To do >> Leave every picture out, and retype all the remaining records exactly.

Records shown >>
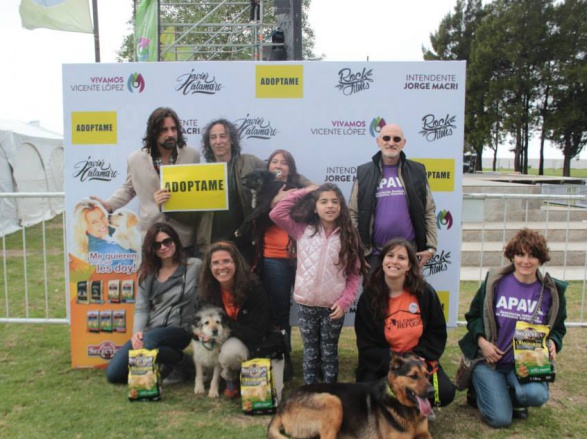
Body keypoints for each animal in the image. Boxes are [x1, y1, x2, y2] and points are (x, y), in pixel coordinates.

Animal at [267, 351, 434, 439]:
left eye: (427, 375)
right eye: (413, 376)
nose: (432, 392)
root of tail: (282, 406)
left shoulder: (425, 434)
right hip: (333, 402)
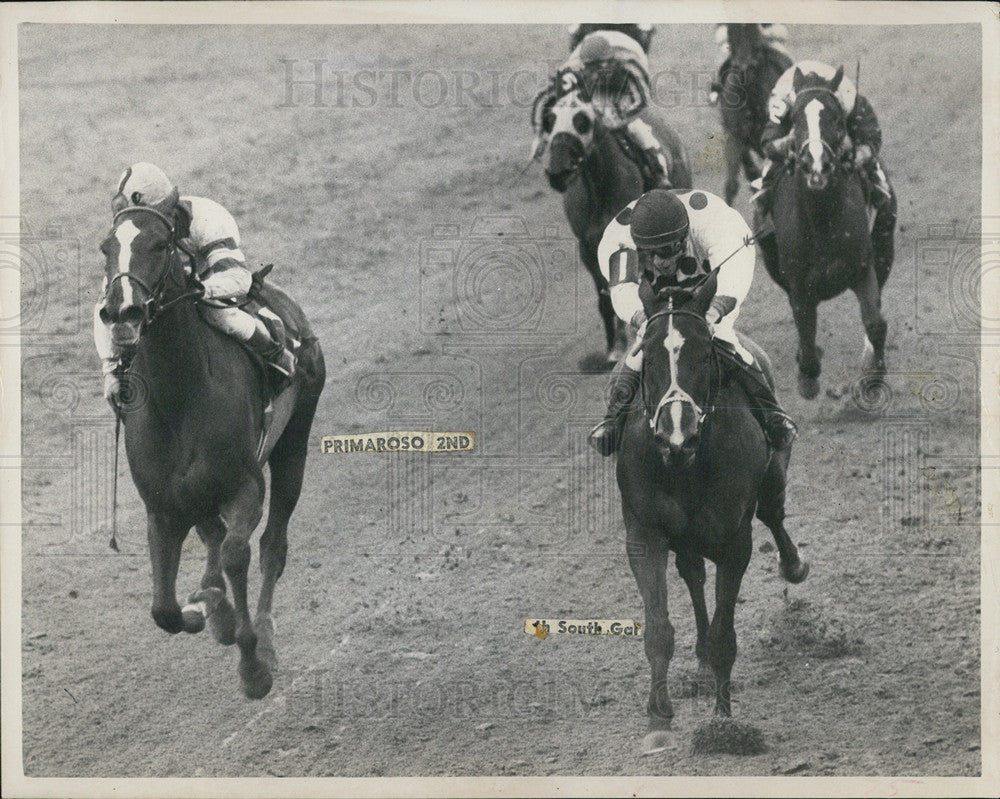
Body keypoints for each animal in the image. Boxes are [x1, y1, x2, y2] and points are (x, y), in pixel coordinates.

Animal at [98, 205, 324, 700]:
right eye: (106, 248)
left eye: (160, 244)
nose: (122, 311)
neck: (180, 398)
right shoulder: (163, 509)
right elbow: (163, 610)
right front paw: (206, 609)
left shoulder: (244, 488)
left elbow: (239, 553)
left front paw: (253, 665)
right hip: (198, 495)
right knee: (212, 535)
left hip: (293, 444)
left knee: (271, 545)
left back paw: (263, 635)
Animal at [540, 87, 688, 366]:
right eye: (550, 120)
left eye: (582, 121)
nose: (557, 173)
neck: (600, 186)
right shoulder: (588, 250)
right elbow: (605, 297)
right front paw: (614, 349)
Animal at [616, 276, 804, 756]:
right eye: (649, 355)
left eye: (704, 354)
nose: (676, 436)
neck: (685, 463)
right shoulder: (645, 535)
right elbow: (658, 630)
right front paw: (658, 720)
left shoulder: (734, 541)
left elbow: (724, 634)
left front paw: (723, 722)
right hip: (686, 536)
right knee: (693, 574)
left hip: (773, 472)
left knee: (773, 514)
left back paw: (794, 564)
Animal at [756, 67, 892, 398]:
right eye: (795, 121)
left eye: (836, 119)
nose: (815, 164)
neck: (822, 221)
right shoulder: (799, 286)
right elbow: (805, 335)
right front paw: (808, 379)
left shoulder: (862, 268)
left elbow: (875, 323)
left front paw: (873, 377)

Output for this task >>
Body keypoints for each animal in the image. Boxes are [x1, y1, x2, y2] and points are (x, y), in pixel coordinates.

Animal at [267, 351, 434, 439]:
left eye: (427, 375)
right eye: (413, 376)
nose: (432, 392)
root of tail: (282, 406)
left shoulder: (425, 434)
right hip: (333, 402)
Body keypoints for each animal in the image. Boxes are [x1, y1, x2, y2] and points are (x, y), in pixel coordinates.

Animal at [98, 205, 324, 700]:
right eye: (106, 248)
left eye: (160, 244)
nose: (122, 311)
neck: (180, 398)
right shoulder: (163, 509)
right elbow: (163, 610)
right front paw: (206, 609)
left shoulder: (244, 488)
left elbow: (239, 553)
left front paw: (253, 665)
right hip: (198, 495)
right knee: (212, 535)
left hip: (293, 444)
left knee: (271, 545)
left back paw: (263, 635)
Animal at [540, 87, 688, 366]:
right eye: (550, 120)
left eye: (582, 121)
nose: (557, 173)
neck: (600, 186)
right shoulder: (588, 250)
right elbow: (605, 297)
right front paw: (614, 349)
Animal at [616, 276, 804, 756]:
right eye: (649, 355)
left eye: (704, 354)
nose: (676, 436)
neck: (685, 463)
right shoulder: (645, 535)
right elbow: (658, 630)
right front paw: (658, 720)
left shoulder: (734, 541)
left elbow: (724, 634)
left front paw: (723, 722)
right hip: (686, 536)
right knee: (693, 574)
left hip: (773, 472)
left knee: (773, 514)
left back paw: (794, 564)
Animal at [756, 67, 892, 398]:
right eye: (795, 121)
left eye: (836, 119)
nose: (815, 164)
neck: (822, 221)
right shoulder: (799, 286)
right elbow: (805, 335)
right front paw: (808, 379)
left shoulder: (862, 268)
left elbow: (875, 323)
left front paw: (873, 377)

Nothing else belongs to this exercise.